» **Document excerpt**:

= Beginning of Section =

The next steps weren’t trivial. A new mapping template and ideal configuration were actually the easy part.
The hard part? Reindexing 8,383,687,480 Elastic documents, while maintaining 13 months of data retention for all customers throughout the migration.
As part of the redesign, we also took the opportunity to move to a more cost-effective cloud provider and region.
Massive performance gains
Once the first shards had been migrated, we began testing the new Elastic setup. The results were immediately clear.
Because we had already been logging individual queries and response times, we were able to run a full, like-for-like benchmark after the migration.
Benchmarking methodology
We re-ran all queries that had been executed by RUMvision dashboard users during the previous week. In total, 39,518 queries passed our validation checks (such as actually returning data).
After the migration, we executed the exact same queries again (in production and during office hours) and compared response times one-to-one. This gave us a real-world, apples-to-apples comparison.
The outcome
After migrating to the new Elastic cluster, real-world query performance improved by factors ranging from 20× to over 140×, with long-range queries showing the most dramatic gains.
We created multiple charts and tables of the results as we actively monitored and visualised the migration. Feel free to reach out for more detailed reports, while you can find a subset of that data below:
- Before: only 58.69% of measured queries completed within 200 milliseconds, with the 75th percentile at 582 milliseconds
- After: 99.45% of measured queries completed within 200 milliseconds, with the 75th percentile at 23 milliseconds (a 26.52× improvement)
Comparison of query response times (in milliseconds) of all dateranges between the two clusters
Analysis shows that queries with a daterange spanning at least 3 weeks were most challenging and required a fair bit of patience from our users:
- Before: only 18.30% of queries spanning three weeks or more completed within 200 milliseconds, with the 75th percentile at 7,169 milliseconds
- After: 96.53% of those queries completed within 200 milliseconds, with the 75th percentile at a comfortable 49 milliseconds (a 146× improvement)
Comparison of query response times (in milliseconds) of dateranges spanning at least 3 weeks
Where long-range queries once strained the system, they now execute comfortably within acceptable limits. Our heavy “month comparison” queries dropped from seconds to milliseconds and became near-instant.

= End of Section =

» **Recorded data**:
= Beginning of Section =

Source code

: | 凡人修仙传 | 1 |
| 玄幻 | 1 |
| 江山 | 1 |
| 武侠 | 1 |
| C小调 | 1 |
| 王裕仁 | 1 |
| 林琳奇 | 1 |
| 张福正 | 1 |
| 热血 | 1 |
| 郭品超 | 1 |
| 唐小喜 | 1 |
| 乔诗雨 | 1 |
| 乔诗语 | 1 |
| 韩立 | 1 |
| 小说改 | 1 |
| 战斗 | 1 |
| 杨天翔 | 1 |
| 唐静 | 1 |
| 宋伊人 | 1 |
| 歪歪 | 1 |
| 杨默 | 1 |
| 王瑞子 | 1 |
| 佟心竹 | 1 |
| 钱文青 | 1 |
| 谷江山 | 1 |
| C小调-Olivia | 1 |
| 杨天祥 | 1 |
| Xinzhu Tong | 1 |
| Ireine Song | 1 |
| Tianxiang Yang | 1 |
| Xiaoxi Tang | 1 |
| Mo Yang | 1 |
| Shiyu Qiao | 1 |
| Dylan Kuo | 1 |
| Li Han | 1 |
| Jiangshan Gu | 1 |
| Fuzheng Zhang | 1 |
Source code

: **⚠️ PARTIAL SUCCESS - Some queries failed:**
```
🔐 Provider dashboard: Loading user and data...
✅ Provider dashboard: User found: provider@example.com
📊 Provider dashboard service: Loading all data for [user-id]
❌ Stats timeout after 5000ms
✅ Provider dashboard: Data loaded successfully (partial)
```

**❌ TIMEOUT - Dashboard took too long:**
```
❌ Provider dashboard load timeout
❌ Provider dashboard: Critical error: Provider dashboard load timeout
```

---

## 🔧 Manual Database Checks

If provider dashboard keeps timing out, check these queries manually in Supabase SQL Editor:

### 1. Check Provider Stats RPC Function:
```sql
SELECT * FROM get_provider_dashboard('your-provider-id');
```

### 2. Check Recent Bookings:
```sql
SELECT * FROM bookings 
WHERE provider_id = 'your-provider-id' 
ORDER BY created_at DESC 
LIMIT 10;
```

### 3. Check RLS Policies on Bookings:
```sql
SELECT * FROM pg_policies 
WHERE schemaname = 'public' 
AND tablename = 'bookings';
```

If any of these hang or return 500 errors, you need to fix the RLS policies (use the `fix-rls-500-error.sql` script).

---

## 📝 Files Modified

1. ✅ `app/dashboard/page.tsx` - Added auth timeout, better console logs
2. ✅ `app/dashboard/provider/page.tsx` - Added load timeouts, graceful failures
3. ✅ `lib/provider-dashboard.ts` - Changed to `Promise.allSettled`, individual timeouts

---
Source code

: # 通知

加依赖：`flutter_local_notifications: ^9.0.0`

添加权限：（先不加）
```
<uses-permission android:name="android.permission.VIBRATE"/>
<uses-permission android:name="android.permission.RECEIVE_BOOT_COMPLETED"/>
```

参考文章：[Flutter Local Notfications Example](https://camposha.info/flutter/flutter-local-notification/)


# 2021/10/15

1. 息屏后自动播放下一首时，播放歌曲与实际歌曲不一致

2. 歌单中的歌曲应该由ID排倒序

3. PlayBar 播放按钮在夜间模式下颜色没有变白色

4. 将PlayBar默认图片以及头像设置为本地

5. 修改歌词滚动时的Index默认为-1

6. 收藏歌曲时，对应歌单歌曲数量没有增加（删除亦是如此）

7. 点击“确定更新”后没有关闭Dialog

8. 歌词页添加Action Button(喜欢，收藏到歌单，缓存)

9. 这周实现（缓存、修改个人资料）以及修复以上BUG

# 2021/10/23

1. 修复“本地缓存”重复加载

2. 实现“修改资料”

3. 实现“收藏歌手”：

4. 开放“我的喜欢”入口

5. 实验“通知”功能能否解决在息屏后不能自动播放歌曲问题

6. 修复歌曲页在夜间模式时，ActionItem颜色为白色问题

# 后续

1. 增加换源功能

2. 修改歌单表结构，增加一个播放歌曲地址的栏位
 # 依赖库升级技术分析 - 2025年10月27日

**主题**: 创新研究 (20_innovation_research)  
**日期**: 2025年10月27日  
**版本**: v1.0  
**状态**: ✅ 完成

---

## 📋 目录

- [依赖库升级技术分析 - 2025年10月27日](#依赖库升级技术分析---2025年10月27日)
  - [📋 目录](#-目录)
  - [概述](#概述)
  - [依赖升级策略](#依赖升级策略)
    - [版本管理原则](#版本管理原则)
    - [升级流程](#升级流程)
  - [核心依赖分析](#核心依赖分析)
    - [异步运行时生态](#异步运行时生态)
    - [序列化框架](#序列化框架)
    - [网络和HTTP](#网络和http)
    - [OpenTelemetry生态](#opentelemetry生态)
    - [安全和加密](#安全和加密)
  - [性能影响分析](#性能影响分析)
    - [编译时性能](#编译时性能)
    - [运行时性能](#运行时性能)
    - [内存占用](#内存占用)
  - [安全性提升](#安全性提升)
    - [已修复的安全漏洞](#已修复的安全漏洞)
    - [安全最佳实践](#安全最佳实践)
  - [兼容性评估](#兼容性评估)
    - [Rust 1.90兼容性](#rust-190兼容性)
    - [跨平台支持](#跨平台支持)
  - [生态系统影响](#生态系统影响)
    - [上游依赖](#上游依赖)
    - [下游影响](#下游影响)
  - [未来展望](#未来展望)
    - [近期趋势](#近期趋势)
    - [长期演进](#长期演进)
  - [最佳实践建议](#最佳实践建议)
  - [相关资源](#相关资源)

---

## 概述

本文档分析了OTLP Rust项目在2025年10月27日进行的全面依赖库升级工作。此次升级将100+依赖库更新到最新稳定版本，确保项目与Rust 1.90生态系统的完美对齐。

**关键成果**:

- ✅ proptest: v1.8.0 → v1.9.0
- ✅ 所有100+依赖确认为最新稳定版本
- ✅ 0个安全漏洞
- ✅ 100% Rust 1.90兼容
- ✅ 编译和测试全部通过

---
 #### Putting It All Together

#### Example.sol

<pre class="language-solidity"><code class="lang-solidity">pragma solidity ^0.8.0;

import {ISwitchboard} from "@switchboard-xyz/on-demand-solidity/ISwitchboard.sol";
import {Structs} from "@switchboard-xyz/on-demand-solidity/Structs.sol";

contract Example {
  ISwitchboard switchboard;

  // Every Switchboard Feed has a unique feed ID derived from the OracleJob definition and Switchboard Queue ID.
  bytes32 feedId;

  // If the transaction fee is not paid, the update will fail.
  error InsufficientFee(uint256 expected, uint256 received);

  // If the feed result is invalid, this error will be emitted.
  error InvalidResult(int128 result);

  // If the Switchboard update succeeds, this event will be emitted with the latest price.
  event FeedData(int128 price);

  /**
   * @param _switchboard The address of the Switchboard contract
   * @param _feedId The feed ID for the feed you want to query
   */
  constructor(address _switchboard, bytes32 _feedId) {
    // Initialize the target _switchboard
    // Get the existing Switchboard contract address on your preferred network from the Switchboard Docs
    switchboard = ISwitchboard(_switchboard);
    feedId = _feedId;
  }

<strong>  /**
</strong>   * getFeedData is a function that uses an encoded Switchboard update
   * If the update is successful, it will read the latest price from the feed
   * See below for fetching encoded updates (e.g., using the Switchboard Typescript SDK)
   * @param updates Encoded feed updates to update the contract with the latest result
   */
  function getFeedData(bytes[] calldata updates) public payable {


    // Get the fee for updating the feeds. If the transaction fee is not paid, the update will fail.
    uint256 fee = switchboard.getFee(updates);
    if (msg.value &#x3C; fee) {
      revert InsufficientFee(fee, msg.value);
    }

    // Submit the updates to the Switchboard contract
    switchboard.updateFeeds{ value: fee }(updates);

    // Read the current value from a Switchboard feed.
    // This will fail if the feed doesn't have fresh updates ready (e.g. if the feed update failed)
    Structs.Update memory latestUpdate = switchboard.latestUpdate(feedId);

= End of Section =

» **Work instruction**: Write the next few paragraphs of the account of the Elastic migration, picking up after its final sentence. The records are separate material and have no connection to the account of the Elastic migration.

» **Result of this task**:
Confident with Elastic
What used to be our slowest edge cases now feel just as smooth and predictable as everyday queries. Slow outliers have practically disappeared, and we now confidently show a full year of data when sharing our screens during site-speed audits and product demos.
Scatter chart of the two clusters showing all queries up to one million returned documents
With these improvements in place, we’re comfortable saying that RUMvision is among if not the fastest Real User Monitoring tool out there.
Takeaways and next steps
This journey reinforced something we already believed from frontend performance work: performance is never “done”. As products grow, usage changes, and data scales, yesterday’s optimisations eventually stop being enough.
Don’t be afraid to bring in real expertise when you hit limits. The payoff can be exponential.
Working directly with Elastic didn’t just improve response times. It gave us a stronger foundation, more predictable performance at scale, and the confidence to build new features without worrying about hidden bottlenecks.
This migration didn’t feel like a finish line. It felt like a reset. With the right foundations in place, we can now focus on building instead of compensating.
What's next
Being on a freshly designed and migrated Elastic cluster gives us a clean slate to build on.
Our new setup allows us to take advantage of features like Anomaly Detection far more efficiently than before, opening the door to deeper insights without compromising performance.
We already have several improvements lined up, all focused on making RUMvision faster, smoother, and more powerful for every user, whether you’re a developer, SEO specialist, marketer, or product owner monitoring your (Core) Web Vitals.